Problem requirements >> Retype the extracted text of every entry below, character for character. Leave the pictures out of your answer.

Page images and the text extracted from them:
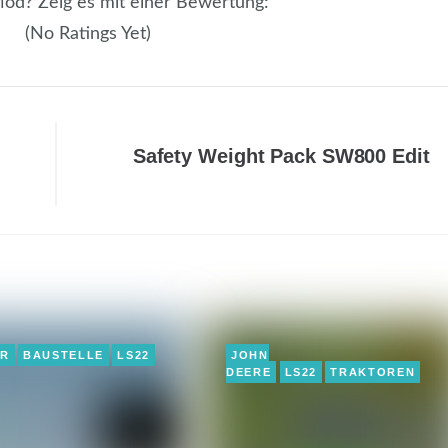
 Mod? Zeig es mit einer Bewertung:
(No Ratings Yet)
Safety Weight Pack SW800 Edit
ER
BAUSTELLE
LS22
JOHN
DEERE
LS22
TRAKTOREN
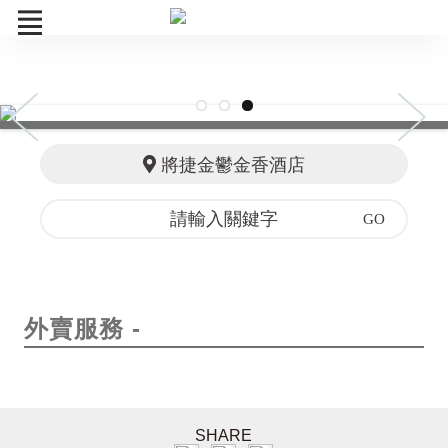
餐飲票券
精選商品
將捷金鬱金香酒店
捷動能課程
一日遊
訂單查詢
外賣服務 -
SHARE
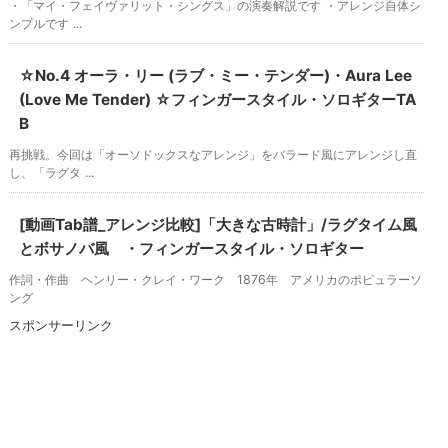
・「マイ・フェイヴァリット・シングス」の演奏解説です ・アレンジ自体シ
ンプルです ...
☆No.4 オーラ・リー (ラブ・ミー・テンダー)・Aura Lee
(Love Me Tender) ☆フィンガースタイル・ソロギターTA
B
再挑戦。今回は「オーソドックスなアレンジ」をバラード風にアレンジし直
し、「ラグタ ...
[動画Tab譜_アレンジ比較]「大きな古時計」/ラグタイム風
とボサノバ風 ・フィンガースタイル・ソロギター
作詞・作曲 ヘンリー・クレイ・ワーク 1876年 アメリカのポピュラーソ
ング
スポンサーリンク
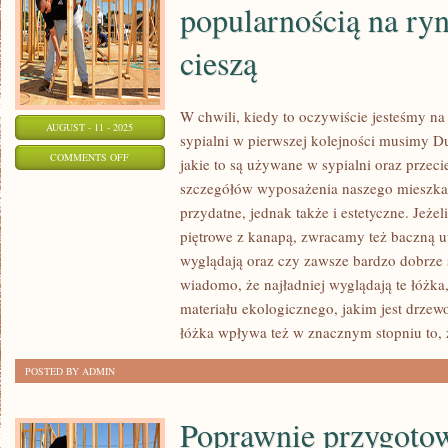
popularnością na r
cieszą
W chwili, kiedy to oczywiście jesteśmy na
AUGUST - 11 - 2025
sypialni w pierwszej kolejności musimy Du
ON
COMMENTS OFF
jakie to są używane w sypialni oraz przeci
DZIŚ
szczegółów wyposażenia naszego mieszkan
PEWNIE
przydatne, jednak także i estetyczne. Jeże
NAJWIĘKSZĄ
piętrowe z kanapą, zwracamy też baczną u
POPULARNOŚCIĄ
wyglądają oraz czy zawsze bardzo dobrze 
NA
wiadomo, że najładniej wyglądają te łóżka,
materiału ekologicznego, jakim jest drzew
RYNKU
łóżka wpływa też w znacznym stopniu to, 
MEBLOWYM
CIESZĄ
POSTED BY ADMIN
Poprawnie przygotow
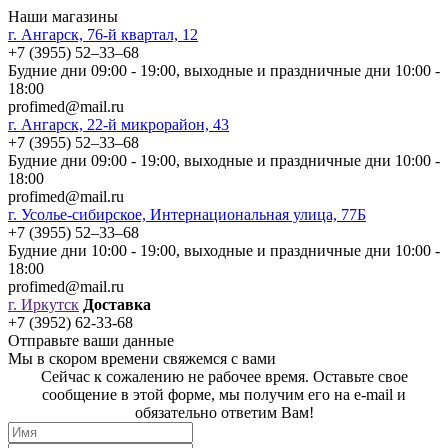
Наши магазины
г. Ангарск, 76-й квартал, 12
+7 (3955) 52‒33‒68
Будние дни 09:00 - 19:00, выходные и праздничные дни 10:00 -
18:00
profimed@mail.ru
г. Ангарск, 22-й микрорайон, 43
+7 (3955) 52‒33‒68
Будние дни 09:00 - 19:00, выходные и праздничные дни 10:00 -
18:00
profimed@mail.ru
г. Усолье-сибирское, Интернациональная улица, 77Б
+7 (3955) 52‒33‒68
Будние дни 10:00 - 19:00, выходные и праздничные дни 10:00 -
18:00
profimed@mail.ru
г. Иркутск
Доставка
+7 (3952) 62-33-68
Отправьте ваши данные
Мы в скором времени свяжемся с вами
Сейчас к сожалению не рабочее время. Оставьте свое
сообщение в этой форме, мы получим его на e-mail и
обязательно ответим Вам!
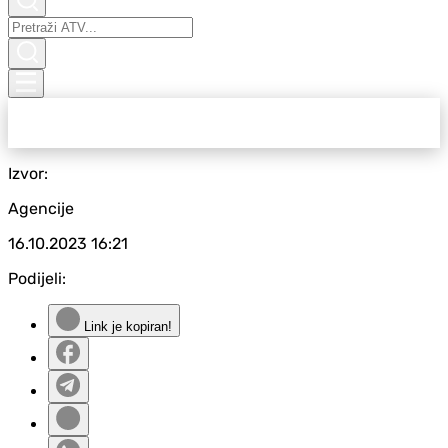
Izvor:
Agencije
16.10.2023
16:21
Podijeli:
Link je kopiran!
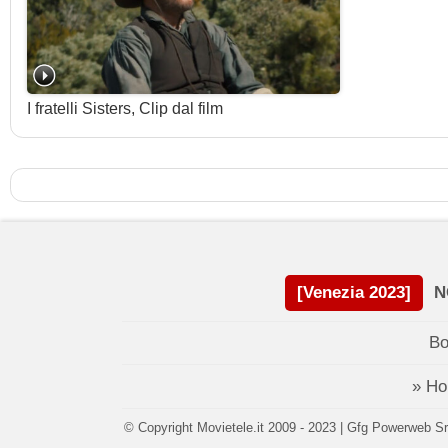
I fratelli Sisters, Clip dal film
[Venezia 2023]
N
Bo
» H
© Copyright Movietele.it 2009 - 2023 | Gfg Powerweb Srl 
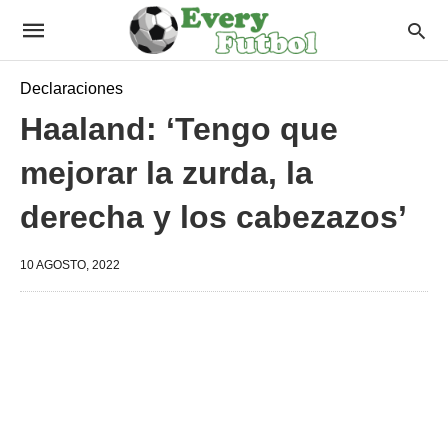
Declaraciones
Haaland: ‘Tengo que
mejorar la zurda, la
derecha y los cabezazos’
10 AGOSTO, 2022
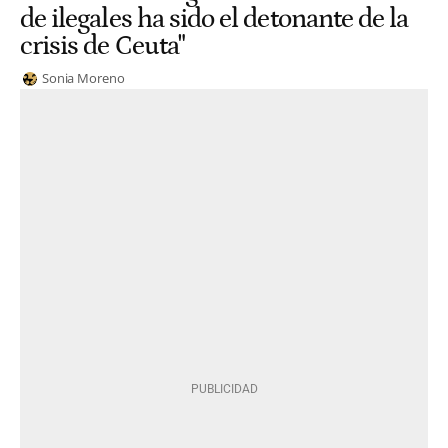
de ilegales ha sido el detonante de la
crisis de Ceuta"
Sonia Moreno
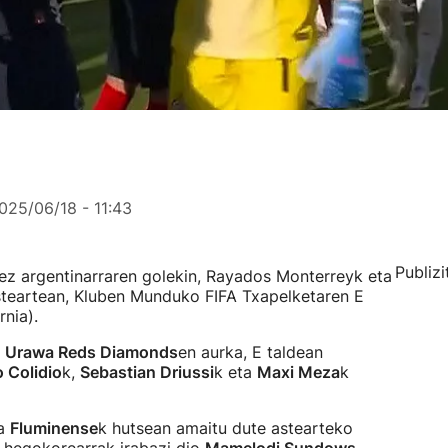
025/06/18 - 11:43
Publizi
ez argentinarraren golekin, Rayados Monterreyk eta
steartean, Kluben Munduko FIFA Txapelketaren E
rnia).
a
Urawa Reds Diamonds
en aurka, E taldean
 Colidio
k,
Sebastian Driussi
k eta
Maxi Meza
k
ta
Fluminense
k hutsean amaitu dute astearteko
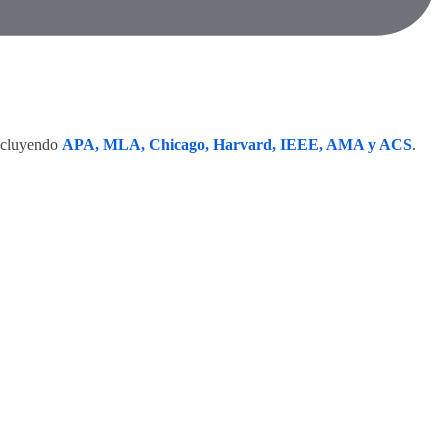
incluyendo
APA, MLA, Chicago, Harvard, IEEE, AMA y ACS
.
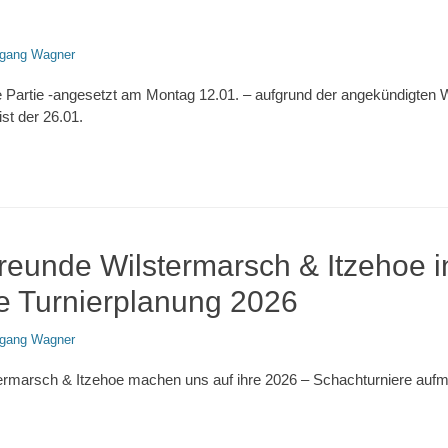
fgang Wagner
 Partie -angesetzt am Montag 12.01. – aufgrund der angekündigten 
st der 26.01.
reunde Wilstermarsch & Itzehoe i
re Turnierplanung 2026
fgang Wagner
rmarsch & Itzehoe machen uns auf ihre 2026 – Schachturniere aufme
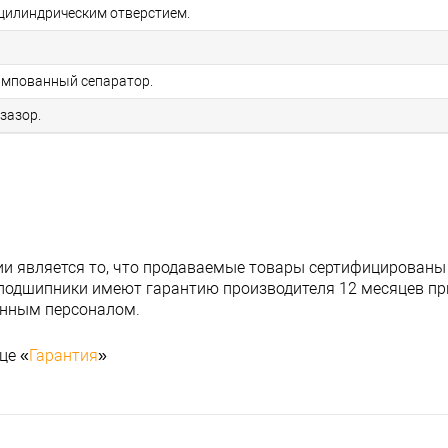
цилиндрическим отверстием.
мпованный сепаратор.
зазор.
и является то, что продаваемые товары сертифицированы
подшипники имеют гарантию производителя 12 месяцев при
анным персоналом.
це «
Гарантия
»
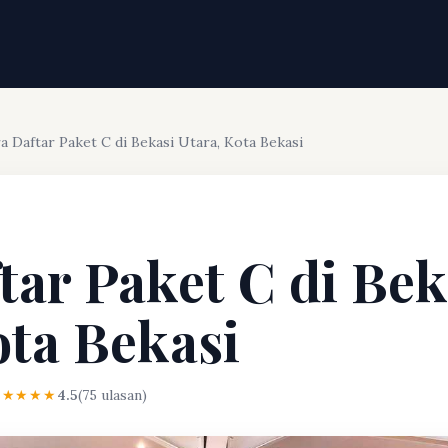
a Daftar Paket C di Bekasi Utara, Kota Bekasi
tar Paket C di Bek
ota Bekasi
★★★★★
4.5
(75 ulasan)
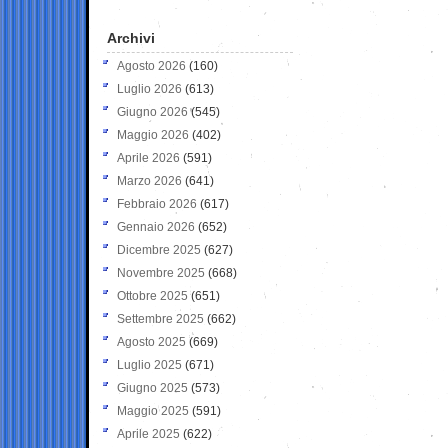
Archivi
Agosto 2026
(160)
Luglio 2026
(613)
Giugno 2026
(545)
Maggio 2026
(402)
Aprile 2026
(591)
Marzo 2026
(641)
Febbraio 2026
(617)
Gennaio 2026
(652)
Dicembre 2025
(627)
Novembre 2025
(668)
Ottobre 2025
(651)
Settembre 2025
(662)
Agosto 2025
(669)
Luglio 2025
(671)
Giugno 2025
(573)
Maggio 2025
(591)
Aprile 2025
(622)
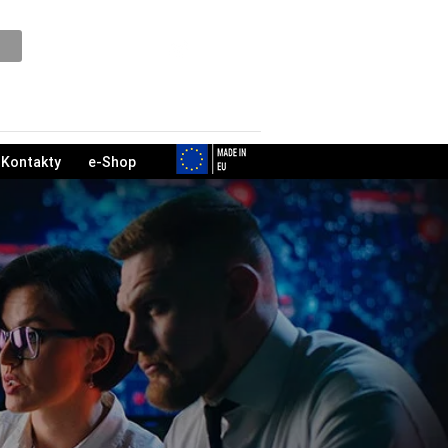
Podpora
Kontakty
e-Shop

Answer to the problem >>
 Mod? Zeig es mit einer Bewertung:
(No Ratings Yet)
Safety Weight Pack SW800 Edit
ER
BAUSTELLE
LS22
JOHN
DEERE
LS22
TRAKTOREN
餐飲票券
精選商品
將捷金鬱金香酒店
捷動能課程
一日遊
訂單查詢
外賣服務 -
SHARE
・「マイ・フェイヴァリット・シングス」の演奏解説です ・アレンジ自体シ
ンプルです ...
☆No.4 オーラ・リー (ラブ・ミー・テンダー)・Aura Lee
(Love Me Tender) ☆フィンガースタイル・ソロギターTA
B
再挑戦。今回は「オーソドックスなアレンジ」をバラード風にアレンジし直
し、「ラグタ ...
[動画Tab譜_アレンジ比較]「大きな古時計」/ラグタイム風
とボサノバ風 ・フィンガースタイル・ソロギター
作詞・作曲 ヘンリー・クレイ・ワーク 1876年 アメリカのポピュラーソ
ング
スポンサーリンク
popularnością na r
cieszą
W chwili, kiedy to oczywiście jesteśmy na
AUGUST - 11 - 2025
sypialni w pierwszej kolejności musimy Du
ON
COMMENTS OFF
jakie to są używane w sypialni oraz przeci
DZIŚ
szczegółów wyposażenia naszego mieszkan
PEWNIE
przydatne, jednak także i estetyczne. Jeże
NAJWIĘKSZĄ
piętrowe z kanapą, zwracamy też baczną u
POPULARNOŚCIĄ
wyglądają oraz czy zawsze bardzo dobrze 
NA
wiadomo, że najładniej wyglądają te łóżka,
materiału ekologicznego, jakim jest drzew
RYNKU
łóżka wpływa też w znacznym stopniu to, 
MEBLOWYM
CIESZĄ
POSTED BY ADMIN
Poprawnie przygotow
Наши магазины
г. Ангарск, 76-й квартал, 12
+7 (3955) 52‒33‒68
Будние дни 09:00 - 19:00, выходные и праздничные дни 10:00 -
18:00
profimed@mail.ru
г. Ангарск, 22-й микрорайон, 43
+7 (3955) 52‒33‒68
Будние дни 09:00 - 19:00, выходные и праздничные дни 10:00 -
18:00
profimed@mail.ru
г. Усолье-сибирское, Интернациональная улица, 77Б
+7 (3955) 52‒33‒68
Будние дни 10:00 - 19:00, выходные и праздничные дни 10:00 -
18:00
profimed@mail.ru
г. Иркутск
Доставка
+7 (3952) 62-33-68
Отправьте ваши данные
Мы в скором времени свяжемся с вами
Сейчас к сожалению не рабочее время. Оставьте свое
сообщение в этой форме, мы получим его на e-mail и
обязательно ответим Вам!
Izvor:
Agencije
16.10.2023
16:21
Podijeli:
Link je kopiran!
I fratelli Sisters, Clip dal film
[Venezia 2023]
N
Bo
» H
© Copyright Movietele.it 2009 - 2023 | Gfg Powerweb Srl 
Declaraciones
Haaland: ‘Tengo que
mejorar la zurda, la
derecha y los cabezazos’
10 AGOSTO, 2022
de ilegales ha sido el detonante de la
crisis de Ceuta"
Sonia Moreno
025/06/18 - 11:43
Publizi
ez argentinarraren golekin, Rayados Monterreyk eta
steartean, Kluben Munduko FIFA Txapelketaren E
rnia).
a
Urawa Reds Diamonds
en aurka, E taldean
 Colidio
k,
Sebastian Driussi
k eta
Maxi Meza
k
ta
Fluminense
k hutsean amaitu dute astearteko
incluyendo
APA, MLA, Chicago, Harvard, IEEE, AMA y ACS
.
fgang Wagner
 Partie -angesetzt am Montag 12.01. – aufgrund der angekündigten 
st der 26.01.
reunde Wilstermarsch & Itzehoe i
re Turnierplanung 2026
fgang Wagner
rmarsch & Itzehoe machen uns auf ihre 2026 – Schachturniere aufme
цилиндрическим отверстием.
мпованный сепаратор.
зазор.
и является то, что продаваемые товары сертифицированы
подшипники имеют гарантию производителя 12 месяцев при
анным персоналом.
це «
Гарантия
»
a Daftar Paket C di Bekasi Utara, Kota Bekasi
tar Paket C di Bek
ota Bekasi
★★★★★
4.5
(75 ulasan)
Archivi
Agosto 2026
(160)
Luglio 2026
(613)
Giugno 2026
(545)
Maggio 2026
(402)
Aprile 2026
(591)
Marzo 2026
(641)
Febbraio 2026
(617)
Gennaio 2026
(652)
Dicembre 2025
(627)
Novembre 2025
(668)
Ottobre 2025
(651)
Settembre 2025
(662)
Agosto 2025
(669)
Luglio 2025
(671)
Giugno 2025
(573)
Maggio 2025
(591)
Aprile 2025
(622)
Podpora
Kontakty
e-Shop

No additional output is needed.